◆ **Text excerpt**:
# Broken rim! How does one replace it?



## BettaBubbles

I recently got a used tank and was starting to clean it out in my tub. I noticed the bottom trim was a bit loose already, but I didn't think much of it. However, when I lifted one side a bit, the bottom part just snapped. The tank is still sitting on it right now but I feel I can take it right off if I wanted to. I checked and there aren't any leaks from what I can tell. 

A few things I would like to know... What's the purpose of this bottom rim? Is it support for the tank when it's full? Or is it only to help guard the bottom of the tank so it doesn't get scratched from the surface it's on? Then the most important question... Where can I get a replacement for it so I can replace this old broken one? Should I be panicking? I am in the Markham area.

The measurement of the tank is 80Lx30Wx41H (in centimeters).

Thank you all in advance!


----------



## mistersprinkles

Are you talking about the plastic trim on the tank? A photo would be worth 1000 words here.


----------



## BettaBubbles

*Pictures now included*



http://imgur.com/R49yFr7




http://imgur.com/MG8mIPp


Yes, it is the black plastic trim at the bottom.

I hope these pictures help. It was the best angle I could get as the tank is still sitting in my tub.


----------



## BillD

Not that big of a deal. It is there to protect the edges and keep the bottom off any surface that might have a protrusion. You can glue it back together or remove it.


----------



## BettaBubbles

**

That's good to hear, thank you! Anyone have an idea of where I could get a replacement trim? This one feels really brittle so I'm afraid that it'd be a matter of time before it'll crack again if I repair it.


----------



## tom g

*trim*

I would inspect the area quite well as that broken trim looks as if it was dropped on the corner , sometimes there are not cracks but u can see the spider veins under the silicone ... 
cheers


----------



## BettaBubbles

tom g said:


> I would inspect the area quite well as that broken trim looks as if it was dropped on the corner , sometimes there are not cracks but u can see the spider veins under the silicone ...
> cheers


I will be sure to do a full inspection before beginning to set it up. However, I do want to clarify something, what do you mean by dropped on the corner?


----------



## tom g

*trim*

from the pic it looks cracked on the corner , now I don't know how it broke or anything so I am just assuming it took a blow on the corner to crack the trim I don't think trim just breaks . so someone must have dropped or hit the corner while moving the tank , just have a good look that's all ...did u have this tank from new or did u get it off of someone


----------



## BettaBubbles

It is a used tank that I bought off someone here. When I went to pick it up to move to my car, I already felt that the trim was loose because it felt it slide under the glass. I didn't think that it was going to be that fragile that it'd crack when I went to lift it again.

◆ **Listing**:
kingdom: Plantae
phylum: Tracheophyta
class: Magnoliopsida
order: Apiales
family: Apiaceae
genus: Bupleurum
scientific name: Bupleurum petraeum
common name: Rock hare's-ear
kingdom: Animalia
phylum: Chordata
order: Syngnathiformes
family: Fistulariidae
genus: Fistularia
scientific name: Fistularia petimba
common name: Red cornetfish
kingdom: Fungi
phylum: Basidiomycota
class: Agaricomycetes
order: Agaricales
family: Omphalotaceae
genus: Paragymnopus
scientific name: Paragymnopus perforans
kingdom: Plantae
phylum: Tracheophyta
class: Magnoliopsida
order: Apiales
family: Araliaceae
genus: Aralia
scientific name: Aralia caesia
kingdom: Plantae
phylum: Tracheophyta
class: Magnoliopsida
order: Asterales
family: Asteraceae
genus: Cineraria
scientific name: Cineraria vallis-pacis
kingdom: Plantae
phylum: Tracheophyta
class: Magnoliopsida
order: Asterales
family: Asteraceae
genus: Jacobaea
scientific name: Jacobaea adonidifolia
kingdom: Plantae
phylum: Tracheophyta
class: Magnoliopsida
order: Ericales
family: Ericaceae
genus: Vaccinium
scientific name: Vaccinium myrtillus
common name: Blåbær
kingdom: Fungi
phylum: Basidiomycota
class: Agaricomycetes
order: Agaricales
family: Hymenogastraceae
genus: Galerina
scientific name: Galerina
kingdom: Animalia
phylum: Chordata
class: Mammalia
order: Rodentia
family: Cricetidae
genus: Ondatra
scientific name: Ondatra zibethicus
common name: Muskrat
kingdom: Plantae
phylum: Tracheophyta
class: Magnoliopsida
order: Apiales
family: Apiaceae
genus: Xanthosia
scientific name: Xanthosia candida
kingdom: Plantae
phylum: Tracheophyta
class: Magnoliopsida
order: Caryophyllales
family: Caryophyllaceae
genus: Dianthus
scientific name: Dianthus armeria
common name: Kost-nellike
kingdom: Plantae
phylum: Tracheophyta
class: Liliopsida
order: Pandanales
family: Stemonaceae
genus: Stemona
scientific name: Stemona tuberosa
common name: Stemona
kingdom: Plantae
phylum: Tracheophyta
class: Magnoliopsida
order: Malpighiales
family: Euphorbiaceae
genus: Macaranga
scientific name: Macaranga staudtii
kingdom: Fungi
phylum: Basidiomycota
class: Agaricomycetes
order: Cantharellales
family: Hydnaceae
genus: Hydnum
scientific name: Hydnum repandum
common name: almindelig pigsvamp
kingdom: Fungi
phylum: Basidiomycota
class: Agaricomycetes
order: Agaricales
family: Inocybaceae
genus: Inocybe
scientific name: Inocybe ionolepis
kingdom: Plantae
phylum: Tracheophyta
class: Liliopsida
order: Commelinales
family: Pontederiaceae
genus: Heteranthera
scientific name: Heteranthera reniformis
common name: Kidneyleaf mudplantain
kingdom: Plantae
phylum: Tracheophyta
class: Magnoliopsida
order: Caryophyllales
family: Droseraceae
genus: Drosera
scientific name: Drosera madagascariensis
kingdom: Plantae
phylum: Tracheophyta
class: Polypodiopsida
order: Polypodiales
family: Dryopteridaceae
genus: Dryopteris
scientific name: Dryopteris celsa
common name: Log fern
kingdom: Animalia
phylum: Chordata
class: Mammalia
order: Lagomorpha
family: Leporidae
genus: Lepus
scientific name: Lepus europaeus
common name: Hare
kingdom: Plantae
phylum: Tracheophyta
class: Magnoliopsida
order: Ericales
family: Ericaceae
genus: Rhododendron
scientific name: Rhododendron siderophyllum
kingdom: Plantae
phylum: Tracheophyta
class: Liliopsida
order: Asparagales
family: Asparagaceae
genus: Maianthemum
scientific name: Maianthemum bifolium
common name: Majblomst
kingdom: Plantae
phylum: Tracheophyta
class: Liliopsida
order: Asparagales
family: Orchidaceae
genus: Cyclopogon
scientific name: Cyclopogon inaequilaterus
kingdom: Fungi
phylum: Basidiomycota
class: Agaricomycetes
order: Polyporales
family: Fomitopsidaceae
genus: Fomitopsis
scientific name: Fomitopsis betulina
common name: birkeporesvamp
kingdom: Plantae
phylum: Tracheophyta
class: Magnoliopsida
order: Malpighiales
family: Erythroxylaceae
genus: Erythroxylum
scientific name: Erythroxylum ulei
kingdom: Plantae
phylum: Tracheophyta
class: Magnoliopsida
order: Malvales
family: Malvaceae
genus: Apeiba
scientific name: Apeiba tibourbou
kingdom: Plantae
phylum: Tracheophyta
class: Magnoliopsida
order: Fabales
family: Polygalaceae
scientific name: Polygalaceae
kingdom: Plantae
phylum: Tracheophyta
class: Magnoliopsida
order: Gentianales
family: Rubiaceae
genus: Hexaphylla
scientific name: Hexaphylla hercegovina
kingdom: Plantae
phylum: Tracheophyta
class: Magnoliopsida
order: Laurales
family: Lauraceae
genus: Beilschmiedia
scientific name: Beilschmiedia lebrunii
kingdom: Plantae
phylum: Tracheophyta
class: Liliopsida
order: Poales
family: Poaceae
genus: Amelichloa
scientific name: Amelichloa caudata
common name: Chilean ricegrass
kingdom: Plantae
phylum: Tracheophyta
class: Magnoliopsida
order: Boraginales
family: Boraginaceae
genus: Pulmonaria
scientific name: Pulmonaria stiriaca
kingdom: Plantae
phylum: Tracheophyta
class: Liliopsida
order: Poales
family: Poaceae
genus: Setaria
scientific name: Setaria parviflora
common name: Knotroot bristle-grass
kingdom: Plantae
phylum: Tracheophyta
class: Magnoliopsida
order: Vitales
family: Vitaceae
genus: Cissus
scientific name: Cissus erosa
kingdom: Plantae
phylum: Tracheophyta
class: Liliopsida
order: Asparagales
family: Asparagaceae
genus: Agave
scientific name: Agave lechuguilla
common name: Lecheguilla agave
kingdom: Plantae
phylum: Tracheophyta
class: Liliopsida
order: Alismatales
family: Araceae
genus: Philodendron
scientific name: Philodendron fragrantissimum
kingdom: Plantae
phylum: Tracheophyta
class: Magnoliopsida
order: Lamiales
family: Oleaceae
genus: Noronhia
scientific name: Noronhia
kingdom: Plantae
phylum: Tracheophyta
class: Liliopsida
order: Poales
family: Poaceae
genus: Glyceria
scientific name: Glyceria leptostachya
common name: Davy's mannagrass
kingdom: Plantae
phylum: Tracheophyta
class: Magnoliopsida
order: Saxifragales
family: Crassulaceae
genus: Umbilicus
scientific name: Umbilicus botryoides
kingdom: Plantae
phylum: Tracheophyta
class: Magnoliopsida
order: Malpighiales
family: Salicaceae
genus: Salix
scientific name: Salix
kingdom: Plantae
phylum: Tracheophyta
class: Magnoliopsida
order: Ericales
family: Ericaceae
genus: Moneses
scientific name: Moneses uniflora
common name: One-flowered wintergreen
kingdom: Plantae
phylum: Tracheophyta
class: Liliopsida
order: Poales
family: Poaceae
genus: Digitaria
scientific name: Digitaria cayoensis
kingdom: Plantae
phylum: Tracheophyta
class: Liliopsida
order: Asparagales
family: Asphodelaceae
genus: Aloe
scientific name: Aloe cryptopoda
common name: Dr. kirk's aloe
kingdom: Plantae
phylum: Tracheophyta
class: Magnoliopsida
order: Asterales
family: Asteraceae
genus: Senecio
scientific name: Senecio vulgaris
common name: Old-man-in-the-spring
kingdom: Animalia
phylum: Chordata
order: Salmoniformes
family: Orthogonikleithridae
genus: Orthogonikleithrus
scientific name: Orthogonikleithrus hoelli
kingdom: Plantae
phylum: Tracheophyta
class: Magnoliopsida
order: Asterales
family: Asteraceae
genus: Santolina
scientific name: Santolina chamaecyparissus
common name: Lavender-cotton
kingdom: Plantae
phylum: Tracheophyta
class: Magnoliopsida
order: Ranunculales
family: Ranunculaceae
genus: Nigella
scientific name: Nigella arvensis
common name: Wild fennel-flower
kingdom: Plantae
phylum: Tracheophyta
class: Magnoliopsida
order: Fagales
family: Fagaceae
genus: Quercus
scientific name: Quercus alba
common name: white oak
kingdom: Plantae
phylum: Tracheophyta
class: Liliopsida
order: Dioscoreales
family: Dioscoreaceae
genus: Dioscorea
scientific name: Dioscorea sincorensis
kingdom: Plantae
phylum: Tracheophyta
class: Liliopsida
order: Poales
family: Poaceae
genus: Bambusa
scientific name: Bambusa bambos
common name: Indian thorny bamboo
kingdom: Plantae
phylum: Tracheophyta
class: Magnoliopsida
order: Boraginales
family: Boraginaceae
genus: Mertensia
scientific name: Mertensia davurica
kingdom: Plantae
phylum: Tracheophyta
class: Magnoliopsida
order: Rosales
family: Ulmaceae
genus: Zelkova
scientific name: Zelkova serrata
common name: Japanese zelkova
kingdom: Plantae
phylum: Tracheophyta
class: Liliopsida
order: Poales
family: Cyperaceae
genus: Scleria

◆ **Your tasks**:
a) Decide whether each statement below agrees with the thread about the broken tank rim. Answer yes or no for each, and quote the words from the thread that settle it.
(i) The tank measures 80Lx30Wx41H in centimeters.
(ii) BettaBubbles found leaks in the tank.
(iii) BillD says the trim can be glued back together or removed.
b) Repeat the part of the thread about the broken tank rim that opens with the words containing "I recently got" and closes with "I can tell.".
c) Carry on the thread about the broken tank rim from its last post.

◆ **Responses in order**:
a)
(i) Yes: "The measurement of the tank is 80Lx30Wx41H (in centimeters)."
(ii) No: "I checked and there aren't any leaks from what I can tell."
(iii) Yes: "You can glue it back together or remove it."

b)
I recently got a used tank and was starting to clean it out in my tub. I noticed the bottom trim was a bit loose already, but I didn't think much of it. However, when I lifted one side a bit, the bottom part just snapped. The tank is still sitting on it right now but I feel I can take it right off if I wanted to. I checked and there aren't any leaks from what I can tell.

c)
----------



## BettaBubbles

Oh well, they probably didn't know either. Chalk it up to me being a novice and this as a learning opportunity. I am now calling different places to see if they have any idea where I can buy a replacement trim. Funny enough, most places only have a top trim but no bottom. Someone at the Big Al's North Yorl said that maybe it's something they can order in. I even mailed Aqueon to see if they can help.

Anyone know of any places that do custom tanks in Toronto? They should be bound to have some, I'm sure.

Edit: I just contacted Miracles Aquariums for a quote.


----------



## tom g

*tank*

slow down .... how big is the tank .....I have done a similar repair using a two part epoxy....from home depot ...if there is no crack u can can carry on with the tank . go to home depot or lowes and u can either get a two part epoxy and basically fill it it and it will harden like new ....there is also playdo type its packaged in a tube type similar to a cigar case ,u rip a part off and knead it with your fingers till both pieces are mixed throughly ...the other epoxy is like a 2 tube type that self mix ... u will have very little time cause they harden fast put it down on a piece of cardboard so u don't make a mess .the moldable type u can just mould it in to place .. the other u may have to be creative as it is goopy maybe make a mould out of some duct tape or carboard , then when it dries u can paint to match the trim no one will know ...I have done this repair with no issues .


----------



## BettaBubbles

That sounds like a good (and cheaper) alternative. I was questioning the whole original trim, the quality of it. I'm pretty much able to take off the trim from that side of the tank with no effort. I have a small standard 10 gallon tank and it doesn't feel anywhere as fragile as this one. I guess I would still have to get some silicone in there to put it back in place. 

The tank measures 80cm high, 30 width, and 41 high. So a rough calculation gets me to 26 gallons if I filled it to the brim, I think?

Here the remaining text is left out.